*** Material provided ***
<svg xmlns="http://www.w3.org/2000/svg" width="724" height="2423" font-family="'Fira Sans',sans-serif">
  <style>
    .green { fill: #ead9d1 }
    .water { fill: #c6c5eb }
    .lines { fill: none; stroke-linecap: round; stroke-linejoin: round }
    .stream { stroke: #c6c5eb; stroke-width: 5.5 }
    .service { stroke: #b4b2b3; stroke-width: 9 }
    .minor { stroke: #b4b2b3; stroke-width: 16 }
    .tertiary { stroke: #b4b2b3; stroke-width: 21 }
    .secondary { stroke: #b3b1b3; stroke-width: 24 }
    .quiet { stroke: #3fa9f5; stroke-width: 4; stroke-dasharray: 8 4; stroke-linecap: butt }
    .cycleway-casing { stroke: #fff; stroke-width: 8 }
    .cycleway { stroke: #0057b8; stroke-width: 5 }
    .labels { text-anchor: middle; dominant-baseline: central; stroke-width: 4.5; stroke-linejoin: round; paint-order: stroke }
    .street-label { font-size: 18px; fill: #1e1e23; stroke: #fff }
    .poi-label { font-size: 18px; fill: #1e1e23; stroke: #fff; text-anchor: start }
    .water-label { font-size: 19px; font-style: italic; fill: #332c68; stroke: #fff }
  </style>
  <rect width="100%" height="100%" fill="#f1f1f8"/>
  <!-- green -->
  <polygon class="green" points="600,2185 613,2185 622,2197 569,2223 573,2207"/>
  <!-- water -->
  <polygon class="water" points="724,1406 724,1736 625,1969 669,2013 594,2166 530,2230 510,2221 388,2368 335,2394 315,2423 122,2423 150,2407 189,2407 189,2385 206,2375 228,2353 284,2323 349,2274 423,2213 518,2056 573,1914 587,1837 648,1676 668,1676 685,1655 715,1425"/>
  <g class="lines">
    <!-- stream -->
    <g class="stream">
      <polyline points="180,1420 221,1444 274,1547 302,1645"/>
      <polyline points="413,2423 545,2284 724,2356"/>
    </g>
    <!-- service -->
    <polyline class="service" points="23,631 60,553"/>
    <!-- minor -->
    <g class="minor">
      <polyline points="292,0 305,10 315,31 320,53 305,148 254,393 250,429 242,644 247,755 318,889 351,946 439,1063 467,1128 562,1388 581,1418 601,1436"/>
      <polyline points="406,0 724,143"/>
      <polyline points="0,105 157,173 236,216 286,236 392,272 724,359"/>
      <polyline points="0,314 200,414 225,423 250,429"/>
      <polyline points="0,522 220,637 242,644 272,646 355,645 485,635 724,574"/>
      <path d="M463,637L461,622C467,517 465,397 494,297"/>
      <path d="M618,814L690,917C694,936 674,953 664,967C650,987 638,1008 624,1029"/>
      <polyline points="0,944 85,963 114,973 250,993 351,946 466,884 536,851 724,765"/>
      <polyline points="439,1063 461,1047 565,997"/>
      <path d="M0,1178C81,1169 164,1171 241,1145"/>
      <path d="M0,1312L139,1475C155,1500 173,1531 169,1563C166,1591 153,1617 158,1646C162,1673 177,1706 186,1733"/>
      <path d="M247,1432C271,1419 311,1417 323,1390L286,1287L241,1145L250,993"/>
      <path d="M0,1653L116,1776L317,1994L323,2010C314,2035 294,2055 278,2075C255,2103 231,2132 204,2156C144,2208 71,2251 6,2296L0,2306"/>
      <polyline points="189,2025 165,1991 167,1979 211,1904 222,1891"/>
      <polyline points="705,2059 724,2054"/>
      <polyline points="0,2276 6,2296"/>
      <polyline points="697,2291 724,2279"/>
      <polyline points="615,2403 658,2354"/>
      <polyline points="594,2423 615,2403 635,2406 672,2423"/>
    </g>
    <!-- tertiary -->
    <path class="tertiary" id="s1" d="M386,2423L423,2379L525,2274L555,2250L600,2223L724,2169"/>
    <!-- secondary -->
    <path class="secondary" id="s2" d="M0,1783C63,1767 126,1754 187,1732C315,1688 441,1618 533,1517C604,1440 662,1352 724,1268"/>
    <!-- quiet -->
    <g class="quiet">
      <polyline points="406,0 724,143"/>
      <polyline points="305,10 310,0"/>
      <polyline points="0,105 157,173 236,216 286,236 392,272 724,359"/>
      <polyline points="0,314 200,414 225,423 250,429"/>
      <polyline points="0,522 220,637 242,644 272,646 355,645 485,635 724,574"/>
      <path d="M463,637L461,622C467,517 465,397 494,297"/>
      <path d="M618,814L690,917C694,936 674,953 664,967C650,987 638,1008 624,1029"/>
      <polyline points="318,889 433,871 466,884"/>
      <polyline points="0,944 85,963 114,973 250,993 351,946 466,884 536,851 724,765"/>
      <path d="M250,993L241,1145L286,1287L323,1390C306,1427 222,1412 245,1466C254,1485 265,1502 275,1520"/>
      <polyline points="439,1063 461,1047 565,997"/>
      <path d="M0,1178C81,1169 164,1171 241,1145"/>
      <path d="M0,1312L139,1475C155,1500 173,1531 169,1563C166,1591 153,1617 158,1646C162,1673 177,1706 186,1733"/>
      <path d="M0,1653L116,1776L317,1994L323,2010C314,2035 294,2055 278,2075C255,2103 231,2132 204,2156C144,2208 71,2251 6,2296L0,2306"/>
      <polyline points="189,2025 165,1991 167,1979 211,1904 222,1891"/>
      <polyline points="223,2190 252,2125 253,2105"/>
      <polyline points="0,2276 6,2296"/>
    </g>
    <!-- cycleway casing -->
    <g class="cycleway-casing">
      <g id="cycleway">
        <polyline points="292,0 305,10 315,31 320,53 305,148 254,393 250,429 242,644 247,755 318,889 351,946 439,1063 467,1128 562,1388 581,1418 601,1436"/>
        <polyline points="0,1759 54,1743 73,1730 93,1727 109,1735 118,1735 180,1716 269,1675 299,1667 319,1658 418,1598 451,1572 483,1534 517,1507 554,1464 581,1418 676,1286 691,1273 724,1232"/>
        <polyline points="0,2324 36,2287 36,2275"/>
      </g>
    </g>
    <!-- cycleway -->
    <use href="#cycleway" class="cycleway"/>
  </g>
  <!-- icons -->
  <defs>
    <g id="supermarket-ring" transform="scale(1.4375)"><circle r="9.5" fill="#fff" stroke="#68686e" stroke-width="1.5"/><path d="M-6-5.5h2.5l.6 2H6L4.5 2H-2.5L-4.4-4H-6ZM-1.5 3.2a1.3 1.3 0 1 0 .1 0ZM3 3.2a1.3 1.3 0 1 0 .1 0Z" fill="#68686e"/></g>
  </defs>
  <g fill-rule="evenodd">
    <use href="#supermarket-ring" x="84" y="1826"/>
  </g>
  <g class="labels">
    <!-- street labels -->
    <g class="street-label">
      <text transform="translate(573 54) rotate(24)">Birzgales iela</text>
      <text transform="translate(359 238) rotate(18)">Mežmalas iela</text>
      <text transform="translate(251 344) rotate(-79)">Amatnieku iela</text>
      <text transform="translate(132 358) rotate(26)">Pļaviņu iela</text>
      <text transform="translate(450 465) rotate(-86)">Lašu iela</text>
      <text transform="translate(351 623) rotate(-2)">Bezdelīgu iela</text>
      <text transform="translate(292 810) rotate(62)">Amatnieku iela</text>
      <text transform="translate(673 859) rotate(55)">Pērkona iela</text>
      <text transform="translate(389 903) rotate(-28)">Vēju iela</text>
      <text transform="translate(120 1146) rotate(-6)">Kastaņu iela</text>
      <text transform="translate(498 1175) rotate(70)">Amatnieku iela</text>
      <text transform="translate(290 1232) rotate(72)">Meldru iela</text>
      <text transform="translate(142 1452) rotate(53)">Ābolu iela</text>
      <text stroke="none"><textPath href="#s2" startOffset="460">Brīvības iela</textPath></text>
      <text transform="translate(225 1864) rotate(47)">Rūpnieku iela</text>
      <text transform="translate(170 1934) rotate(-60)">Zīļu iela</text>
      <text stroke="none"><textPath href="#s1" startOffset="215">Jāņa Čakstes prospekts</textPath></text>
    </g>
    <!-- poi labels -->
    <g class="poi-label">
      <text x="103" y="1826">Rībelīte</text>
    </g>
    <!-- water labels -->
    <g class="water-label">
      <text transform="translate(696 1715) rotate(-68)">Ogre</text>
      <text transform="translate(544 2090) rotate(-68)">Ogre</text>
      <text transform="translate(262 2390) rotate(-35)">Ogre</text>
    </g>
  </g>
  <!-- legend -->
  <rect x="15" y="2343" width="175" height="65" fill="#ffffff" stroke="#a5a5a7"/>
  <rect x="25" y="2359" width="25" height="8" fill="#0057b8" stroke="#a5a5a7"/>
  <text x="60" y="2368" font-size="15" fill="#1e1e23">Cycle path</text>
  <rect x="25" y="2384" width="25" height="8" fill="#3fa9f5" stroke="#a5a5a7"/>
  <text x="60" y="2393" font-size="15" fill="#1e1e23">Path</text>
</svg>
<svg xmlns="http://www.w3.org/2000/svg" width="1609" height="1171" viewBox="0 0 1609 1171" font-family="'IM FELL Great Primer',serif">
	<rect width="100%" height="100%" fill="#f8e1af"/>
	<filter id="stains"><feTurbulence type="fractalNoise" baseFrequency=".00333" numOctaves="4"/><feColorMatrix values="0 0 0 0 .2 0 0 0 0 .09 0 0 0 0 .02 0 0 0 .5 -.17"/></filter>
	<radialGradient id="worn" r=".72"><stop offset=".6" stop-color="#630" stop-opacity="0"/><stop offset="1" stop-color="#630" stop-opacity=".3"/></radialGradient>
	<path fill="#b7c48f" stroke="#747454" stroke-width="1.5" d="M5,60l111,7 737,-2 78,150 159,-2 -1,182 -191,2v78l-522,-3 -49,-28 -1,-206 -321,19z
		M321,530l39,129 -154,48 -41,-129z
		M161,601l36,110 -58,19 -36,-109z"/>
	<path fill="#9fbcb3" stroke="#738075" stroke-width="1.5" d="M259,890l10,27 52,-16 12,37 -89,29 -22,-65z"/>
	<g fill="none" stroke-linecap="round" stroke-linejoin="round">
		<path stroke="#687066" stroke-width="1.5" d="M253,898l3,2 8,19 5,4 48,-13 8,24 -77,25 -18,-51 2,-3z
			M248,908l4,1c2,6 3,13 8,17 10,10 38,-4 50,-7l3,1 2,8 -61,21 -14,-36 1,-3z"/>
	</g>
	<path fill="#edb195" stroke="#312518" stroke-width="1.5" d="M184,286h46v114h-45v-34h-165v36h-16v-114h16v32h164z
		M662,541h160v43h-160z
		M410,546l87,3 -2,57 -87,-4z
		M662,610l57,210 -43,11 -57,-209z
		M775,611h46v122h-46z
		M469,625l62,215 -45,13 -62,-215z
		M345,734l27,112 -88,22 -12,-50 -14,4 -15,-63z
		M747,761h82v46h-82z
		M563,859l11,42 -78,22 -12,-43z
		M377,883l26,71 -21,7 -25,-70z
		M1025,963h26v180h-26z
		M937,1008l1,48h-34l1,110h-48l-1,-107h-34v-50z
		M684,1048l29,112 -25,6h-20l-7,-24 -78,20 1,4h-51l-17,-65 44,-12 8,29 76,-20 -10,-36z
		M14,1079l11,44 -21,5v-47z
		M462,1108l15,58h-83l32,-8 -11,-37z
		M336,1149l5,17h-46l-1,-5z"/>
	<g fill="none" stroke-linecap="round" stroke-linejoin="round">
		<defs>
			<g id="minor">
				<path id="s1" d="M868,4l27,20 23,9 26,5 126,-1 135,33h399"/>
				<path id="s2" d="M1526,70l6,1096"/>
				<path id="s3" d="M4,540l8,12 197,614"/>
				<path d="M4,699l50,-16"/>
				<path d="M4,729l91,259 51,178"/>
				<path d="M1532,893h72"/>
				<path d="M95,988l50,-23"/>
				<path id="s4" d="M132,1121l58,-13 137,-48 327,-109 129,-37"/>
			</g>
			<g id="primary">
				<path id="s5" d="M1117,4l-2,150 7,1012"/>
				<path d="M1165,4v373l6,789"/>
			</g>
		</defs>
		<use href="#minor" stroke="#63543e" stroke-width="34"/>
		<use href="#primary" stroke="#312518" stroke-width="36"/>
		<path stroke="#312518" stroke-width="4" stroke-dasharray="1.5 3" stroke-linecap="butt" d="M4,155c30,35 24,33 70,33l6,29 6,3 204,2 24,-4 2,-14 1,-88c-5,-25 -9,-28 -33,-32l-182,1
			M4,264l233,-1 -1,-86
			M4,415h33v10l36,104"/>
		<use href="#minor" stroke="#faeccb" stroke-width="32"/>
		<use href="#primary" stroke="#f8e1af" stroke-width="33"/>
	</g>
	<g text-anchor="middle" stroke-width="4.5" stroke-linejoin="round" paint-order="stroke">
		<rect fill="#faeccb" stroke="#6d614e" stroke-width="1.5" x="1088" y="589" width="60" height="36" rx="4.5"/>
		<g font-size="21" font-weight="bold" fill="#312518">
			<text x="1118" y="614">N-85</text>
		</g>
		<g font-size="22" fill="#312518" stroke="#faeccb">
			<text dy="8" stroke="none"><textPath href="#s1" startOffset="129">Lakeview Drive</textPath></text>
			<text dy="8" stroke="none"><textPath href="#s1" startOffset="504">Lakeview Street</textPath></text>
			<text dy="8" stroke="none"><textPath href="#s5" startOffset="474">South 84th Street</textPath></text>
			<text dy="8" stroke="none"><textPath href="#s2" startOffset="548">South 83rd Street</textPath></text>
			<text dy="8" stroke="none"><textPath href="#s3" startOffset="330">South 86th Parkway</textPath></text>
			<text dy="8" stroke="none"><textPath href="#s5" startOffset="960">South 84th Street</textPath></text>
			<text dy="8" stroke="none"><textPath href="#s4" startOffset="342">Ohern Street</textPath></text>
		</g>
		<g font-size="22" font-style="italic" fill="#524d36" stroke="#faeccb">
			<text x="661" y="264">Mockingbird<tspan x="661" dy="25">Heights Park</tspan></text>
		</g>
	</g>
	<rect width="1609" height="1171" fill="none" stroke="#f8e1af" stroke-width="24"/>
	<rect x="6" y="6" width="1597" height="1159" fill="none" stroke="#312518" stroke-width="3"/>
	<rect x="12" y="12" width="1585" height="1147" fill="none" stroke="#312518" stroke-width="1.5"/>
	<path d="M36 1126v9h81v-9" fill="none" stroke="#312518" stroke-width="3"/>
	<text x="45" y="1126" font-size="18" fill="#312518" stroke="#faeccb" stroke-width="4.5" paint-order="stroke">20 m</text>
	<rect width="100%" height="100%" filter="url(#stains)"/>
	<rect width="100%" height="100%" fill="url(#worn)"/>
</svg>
*** End of Material provided ***
> [Try it]: Return all lines above that mention the word "worn".

> [Result below]:
	<radialGradient id="worn" r=".72"><stop offset=".6" stop-color="#630" stop-opacity="0"/><stop offset="1" stop-color="#630" stop-opacity=".3"/></radialGradient>
	<rect width="100%" height="100%" fill="url(#worn)"/>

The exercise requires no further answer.